GIVEN TEXT –
The Tuamotos, meaning “Distant Islands” are an archipelago of
76 atolls in French Polynesia covering some 328 square miles. Each atoll lagoon
is surrounded by a ring of coral only a few feet high and only a few hundred
yards wide at most. Some of the coral “rings” or atolls have palms and coconut
trees and are like small islands and are called Motu. Inside the atoll the
water is normally only a few hundred feet deep at most, studded with coral
heads rising to the surface whereas right outside the atolls the depths plunge
to more than 4,000 feet within a few hundred yards from shore.
|Click to enlarge|
The atolls are home to an abundance of marine life from
vibrant corals and sponges, brightly coloured tropical fish and larger fish
like sharks, grouper, rays and sometimes turtles. Each atoll is like a very
large aquarium and a divers and snorkelers dream destination. Some of the atolls
are only a few miles across whereas a few are over 20 miles wide.
|Google earth image of the Tuamotos|
In order to enter a lagoon, you must go through a pass and most
atolls have one pass but some have two or three. Each pass must be entered at a
prescribed time set by the tides which govern the amount of current entering or
exiting the lagoon. During times of high wind more water may enter the lagoons
by being blown over the coral barriers and thus ebb currents are often stronger
than flood currents and make for a bit of a challenge to estimate time of slack
|Another boat entering a pass|
The Tuamotos atolls are sparsely populated with a total
population of only 16,000 but some of the atolls are unpopulated.
|Anchored in Raroria|
After our wonderful 3 day sail from Nuka-Hiva to Raroria we
entered the lagoon through the narrow pass at about slack water. The current
through this pass can run at over 8 knots but we only experienced about 1-1.5
knots against us due to it being slack water, or there about. Slack water
times seem to be one of the main topics of conversation with cruisers in the
Tuamotos as there is no official current table. An enterprising cruiser has
created an excel spreadsheet which tries to estimate the slack water times at
each atoll but it is just a guestimator, but certainly better than nothing.

INFORMATION PROVIDED –

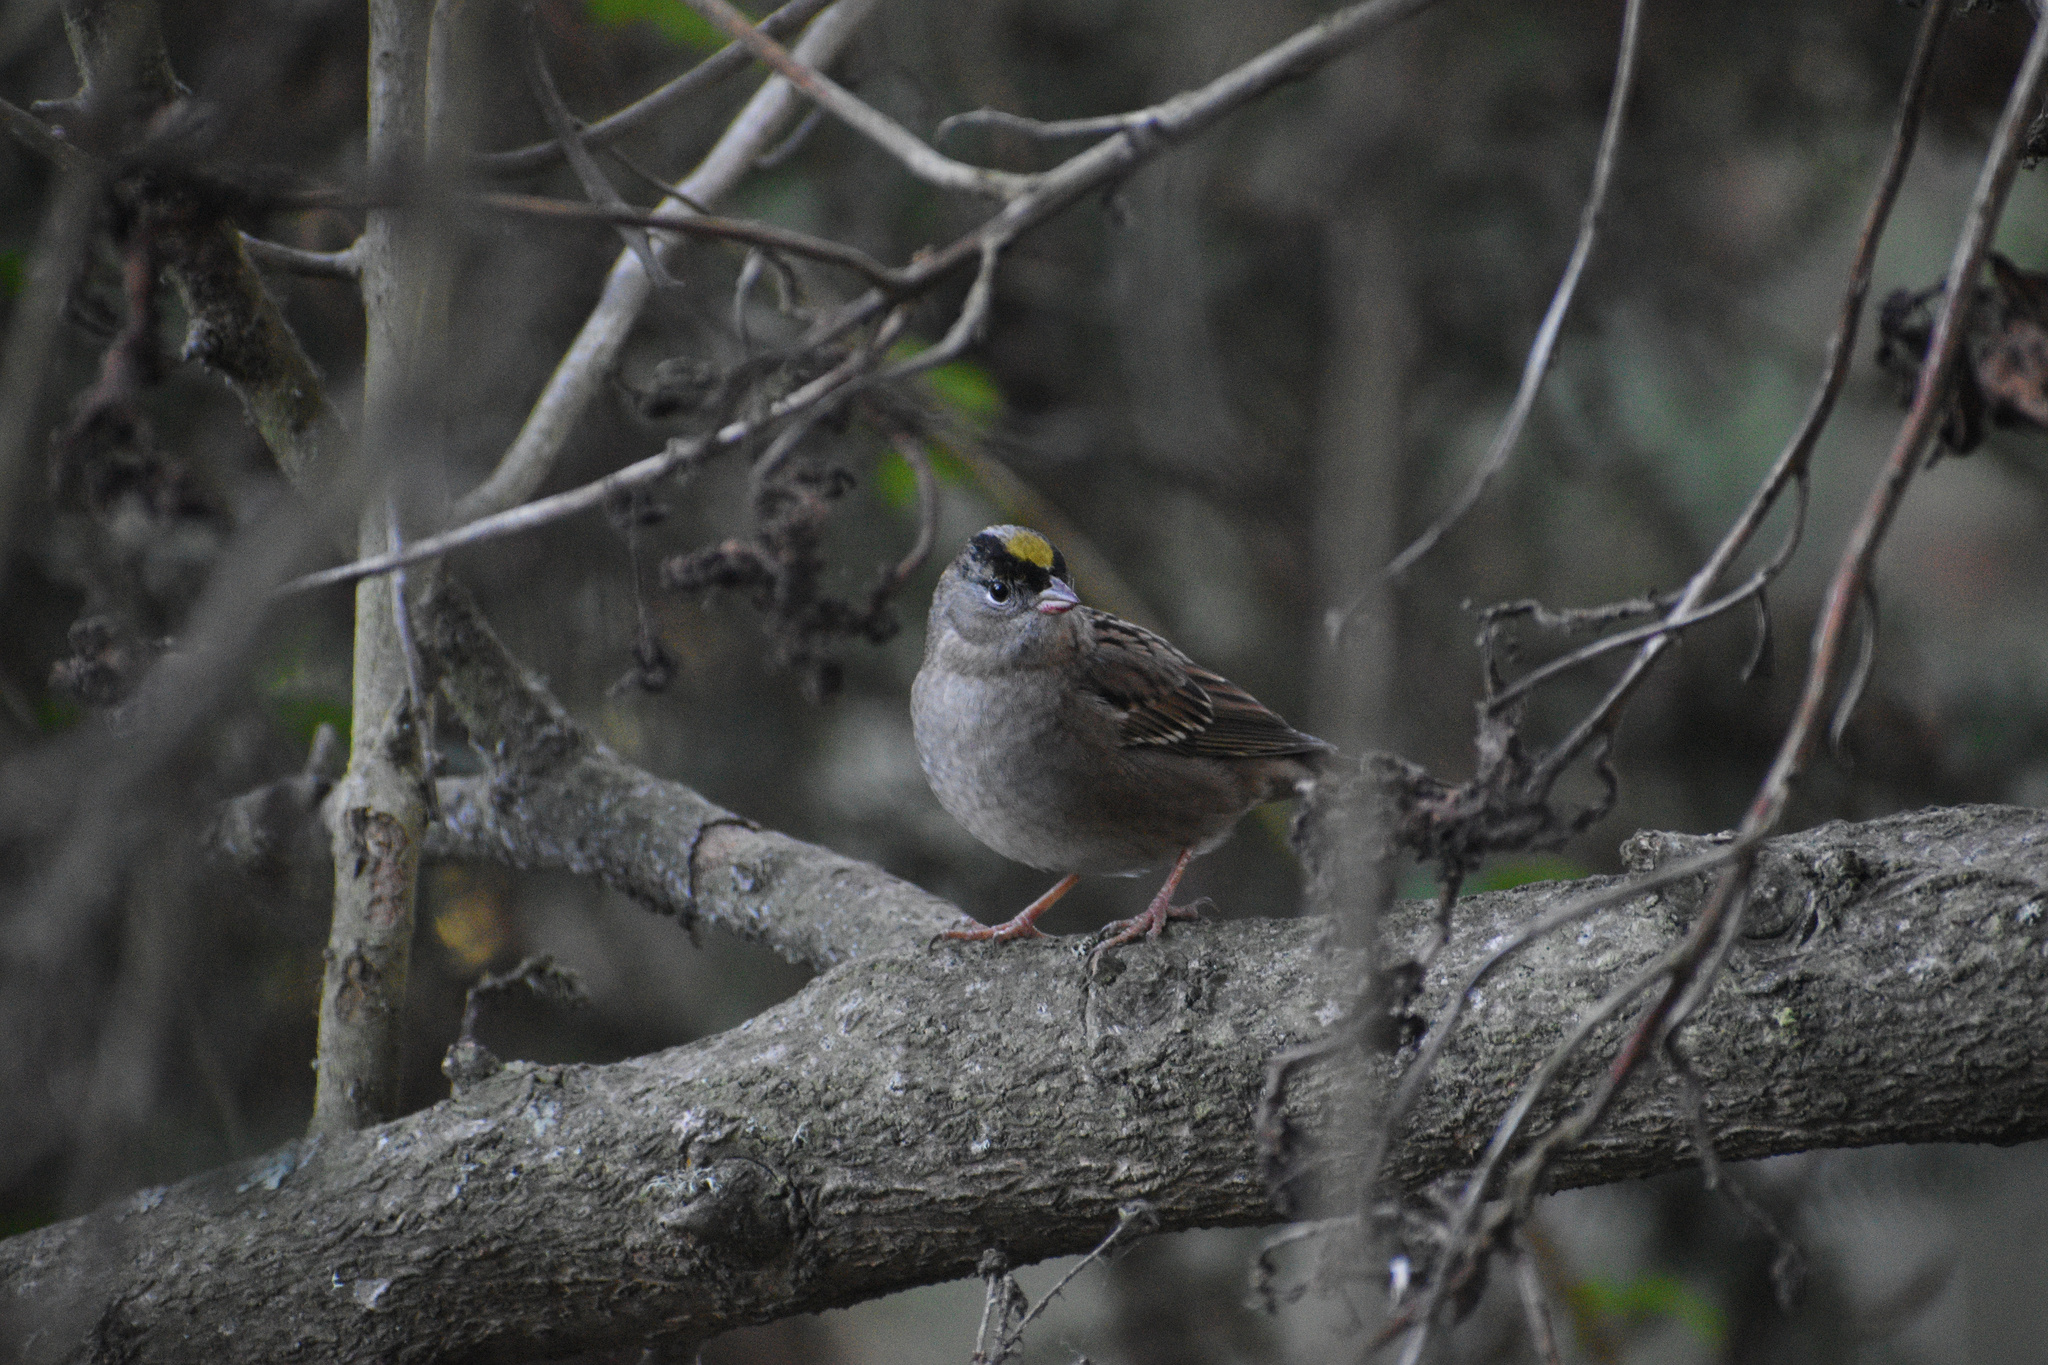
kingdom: Animalia
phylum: Chordata
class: Aves
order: Passeriformes
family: Passerellidae
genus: Zonotrichia
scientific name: Zonotrichia atricapilla
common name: Golden-crowned sparrow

LIST OF TASKS –
a) Using the text on the Tuamotos, answer these:
(i) How many atolls make up the archipelago?
(ii) What is the total population of the Tuamotos atolls?
(iii) What speed can the current through the Raroria pass reach?
b) Return everything in the Tuamotos text from "The Tuamotos, meaning" down to "yards from shore.", word for word.
c) Resume the account of the Tuamotos, picking up right after its final sentence.
The listing that comes after the Tuamotos text is separate material.

ANSWERS FOR THE TASKS –
a)
(i) 76
(ii) 16,000
(iii) Over 8 knots

b)
The Tuamotos, meaning “Distant Islands” are an archipelago of
76 atolls in French Polynesia covering some 328 square miles. Each atoll lagoon
is surrounded by a ring of coral only a few feet high and only a few hundred
yards wide at most. Some of the coral “rings” or atolls have palms and coconut
trees and are like small islands and are called Motu. Inside the atoll the
water is normally only a few hundred feet deep at most, studded with coral
heads rising to the surface whereas right outside the atolls the depths plunge
to more than 4,000 feet within a few hundred yards from shore.

c)
Once we entered the lagoon we slowly motored our way across
the atoll avoiding the coral heads that are dotted around the lagoon. These
coral heads rise from about 150 feet to just below the surface and would be
disastrous if one hit one. They can be seen as light areas in otherwise deep
blue water so Jude stood on the bow and gave me instructions as to where the
coral heads were so as to avoid them.
We made our way across to the Kon-Tiki Island anchorage
which is on the eastern shore of the atoll 16.04S 142.22W, it is a large
anchorage and there were three boats there when we arrived with several hundred
meters between each boat. The anchorage is named Kon-Tiki anchorage as it is
where Thor Heyandral landed on his passage from Peru in 1947 on a balsa wood
raft. I remember reading about the adventure when I was younger and it is quite
an experience being here.
The atoll is simply quite magnificent: clear blue waters,
small islands with sandy beaches with palm trees, straight out of a holiday
We lowered the dinghy in the water and donned our snorkeling
gear and went to explore one of the coral heads. The coral and sealife around
the coral heads is magnificent with vivid coloured fish and coral and an
abundance of species we spent a few hours visiting a few different coral heads
before heading back to the boat.
|Hermit crab on a coconut|
We spent a week in Raroia at two different anchorages
snorkeling as many of the coral heads as we could and exploring the nearby Motus.
Departing through the pass Raroria on the afternoon slack
water we picked up a nice south east wind on our beam that gave us another
great sail for the 108 miles to Makemo where we arrived just before dawn and
conveniently slack water to enter the north east pass. As the light improved we
slipped through the pass with about 2.5kts of current against us and anchored
off the village of Makemo. The anchorage is not that great in a SE wind with a
2ft chop coming across the lagoon and 20kts of wind. We dropped the dinghy and
took it into town to have a look around and try and stock up on our depleted
pantry. We took the dinghy up a shallow river and tied it up to a bridge and
walked the short distance to town along a pretty but deserted street. The
houses, although simple, were very neat and tidy with flowers trimmed hedges.
The small stored had an adequate selection, but not much selection on the
veggie front but we scored some potatoes and onions! We also purchased some ice
cream and chocolate!
As the anchorage was exposed to the wind and chop we raised
the anchor and headed off to another anchorage about 2/3rds the way up the
atoll which reportedly had better protection from the wind. We wove our way
around the coral heads for a few hours and dropped the hook in crystal clear
water in about 40 feet.
A long sandy beach fringed with palm and coconut trees, stretched
for a mile or so along the motu which we looked forward to exploring once we
settled in. Although the wind was still blowing the chop was very light as the
reef in front of us provided some protection.
Over the next few days we explored on the beach where we
found a fire pit and organized a pot luck evening on the beach with crew of the
4 other boats anchored. We had a great evening of hermit crab racing and
catching up with the crew of the other boats.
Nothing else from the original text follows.